Dataset entries:
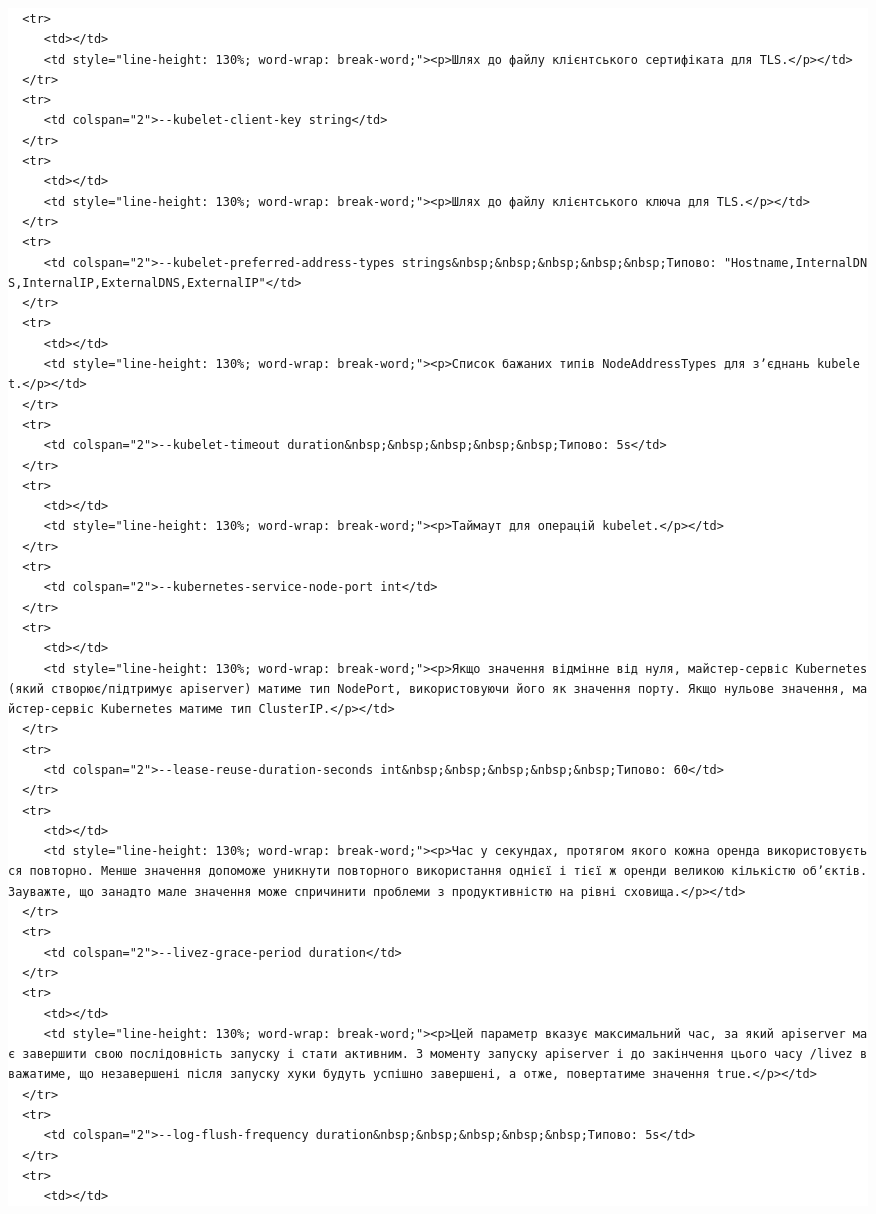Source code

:       <tr>
         <td></td>
         <td style="line-height: 130%; word-wrap: break-word;"><p>Шлях до файлу клієнтського сертифіката для TLS.</p></td>
      </tr>
      <tr>
         <td colspan="2">--kubelet-client-key string</td>
      </tr>
      <tr>
         <td></td>
         <td style="line-height: 130%; word-wrap: break-word;"><p>Шлях до файлу клієнтського ключа для TLS.</p></td>
      </tr>
      <tr>
         <td colspan="2">--kubelet-preferred-address-types strings&nbsp;&nbsp;&nbsp;&nbsp;&nbsp;Типово: "Hostname,InternalDNS,InternalIP,ExternalDNS,ExternalIP"</td>
      </tr>
      <tr>
         <td></td>
         <td style="line-height: 130%; word-wrap: break-word;"><p>Список бажаних типів NodeAddressTypes для зʼєднань kubelet.</p></td>
      </tr>
      <tr>
         <td colspan="2">--kubelet-timeout duration&nbsp;&nbsp;&nbsp;&nbsp;&nbsp;Типово: 5s</td>
      </tr>
      <tr>
         <td></td>
         <td style="line-height: 130%; word-wrap: break-word;"><p>Таймаут для операцій kubelet.</p></td>
      </tr>
      <tr>
         <td colspan="2">--kubernetes-service-node-port int</td>
      </tr>
      <tr>
         <td></td>
         <td style="line-height: 130%; word-wrap: break-word;"><p>Якщо значення відмінне від нуля, майстер-сервіс Kubernetes (який створює/підтримує apiserver) матиме тип NodePort, використовуючи його як значення порту. Якщо нульове значення, майстер-сервіс Kubernetes матиме тип ClusterIP.</p></td>
      </tr>
      <tr>
         <td colspan="2">--lease-reuse-duration-seconds int&nbsp;&nbsp;&nbsp;&nbsp;&nbsp;Типово: 60</td>
      </tr>
      <tr>
         <td></td>
         <td style="line-height: 130%; word-wrap: break-word;"><p>Час у секундах, протягом якого кожна оренда використовується повторно. Менше значення допоможе уникнути повторного використання однієї і тієї ж оренди великою кількістю обʼєктів. Зауважте, що занадто мале значення може спричинити проблеми з продуктивністю на рівні сховища.</p></td>
      </tr>
      <tr>
         <td colspan="2">--livez-grace-period duration</td>
      </tr>
      <tr>
         <td></td>
         <td style="line-height: 130%; word-wrap: break-word;"><p>Цей параметр вказує максимальний час, за який apiserver має завершити свою послідовність запуску і стати активним. З моменту запуску apiserver і до закінчення цього часу /livez вважатиме, що незавершені після запуску хуки будуть успішно завершені, а отже, повертатиме значення true.</p></td>
      </tr>
      <tr>
         <td colspan="2">--log-flush-frequency duration&nbsp;&nbsp;&nbsp;&nbsp;&nbsp;Типово: 5s</td>
      </tr>
      <tr>
         <td></td>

■ **About this task**
Pull out each line of the records that contains the word "клієнтського", and leave out all other lines.

■ **Output of the task**
         <td style="line-height: 130%; word-wrap: break-word;"><p>Шлях до файлу клієнтського сертифіката для TLS.</p></td>
         <td style="line-height: 130%; word-wrap: break-word;"><p>Шлях до файлу клієнтського ключа для TLS.</p></td>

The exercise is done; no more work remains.